Bernhard Hanel studierte Kulturdesign und arbeitete zeitweise nebenbei als DJ und Kunstreiseführer. Er hatte in der Pandemie die Idee für das "World Child Forum". (Foto: Franz Walter)
Clara Vedder nimmt "ein glückliches Gefühl" mit nach Hause. (Foto: Franz Walter)

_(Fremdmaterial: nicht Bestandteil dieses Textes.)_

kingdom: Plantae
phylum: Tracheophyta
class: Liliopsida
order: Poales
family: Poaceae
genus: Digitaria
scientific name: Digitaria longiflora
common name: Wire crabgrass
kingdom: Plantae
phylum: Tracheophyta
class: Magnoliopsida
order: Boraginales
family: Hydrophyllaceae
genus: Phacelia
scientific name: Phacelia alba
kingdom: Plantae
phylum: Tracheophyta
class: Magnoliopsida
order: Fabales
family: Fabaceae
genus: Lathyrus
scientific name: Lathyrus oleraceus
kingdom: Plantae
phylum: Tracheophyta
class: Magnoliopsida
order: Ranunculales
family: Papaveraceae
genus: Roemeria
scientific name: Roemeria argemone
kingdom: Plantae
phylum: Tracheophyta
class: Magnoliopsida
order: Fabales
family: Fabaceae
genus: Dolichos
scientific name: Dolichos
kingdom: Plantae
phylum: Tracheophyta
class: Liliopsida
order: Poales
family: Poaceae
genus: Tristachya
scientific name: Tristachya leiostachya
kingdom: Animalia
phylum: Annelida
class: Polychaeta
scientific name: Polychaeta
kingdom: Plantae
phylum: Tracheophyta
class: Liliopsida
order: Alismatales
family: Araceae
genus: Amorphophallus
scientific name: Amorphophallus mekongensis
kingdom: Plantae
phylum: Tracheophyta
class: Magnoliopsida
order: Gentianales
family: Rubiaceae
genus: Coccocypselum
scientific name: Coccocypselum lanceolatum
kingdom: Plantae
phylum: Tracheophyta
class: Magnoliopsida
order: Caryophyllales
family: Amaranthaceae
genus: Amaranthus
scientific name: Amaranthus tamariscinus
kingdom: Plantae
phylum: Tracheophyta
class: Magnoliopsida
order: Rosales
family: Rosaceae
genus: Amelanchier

Initiator Bernhard Hanel, den in Davos alle nur Berni nennen, sagt, es sei bewundernswert und anrührend, wie sich die jungen Menschen begegnen und austauschen. „Kinder haben noch den totalen Zugang zum Wesentlichen.“ Erwachsene wiederum hätten Vorstellungen, was er ganz bildlich meint: „Sie stellen etwas davor.“ Die emotionalsten Momente waren für ihn die Begegnungen von Kindern und Jugendlichen aus Russland und der Ukraine sowie aus Palästina und Israel, Länder im Krieg. „Da ist so viel Leid und Wut und Schmerz.“

Es habe ein großes Loslassen gebraucht, bevor ein Miteinander habe stattfinden können, erzählt er. Doch genau darum geht es Hanel: Konflikte lösen sich nur im Miteinander. Kinder trügen diese Weisheit in sich, „alle Kinder wollen miteinander spielen“. Hanel spricht aus Erfahrung: Er hat einen Verein gegründet, der weltweit Schutz- und Spielräume in Krisengebieten errichtet.

Natürlich wird Hanel immer wieder nach Ergebnissen des „World Child Forums“ gefragt, wohlgemerkt nur von Erwachsenen. Dabei lässt sich der Wert der Begegnungen kaum messen. Clara hat neben ein paar Einträgen in ihrem Adressbüchlein viele Erinnerungen mit nach Hause genommen und „ein glückliches Gefühl“ wie sie sagt. Im kommenden Jahr will sie sich wieder bewerben.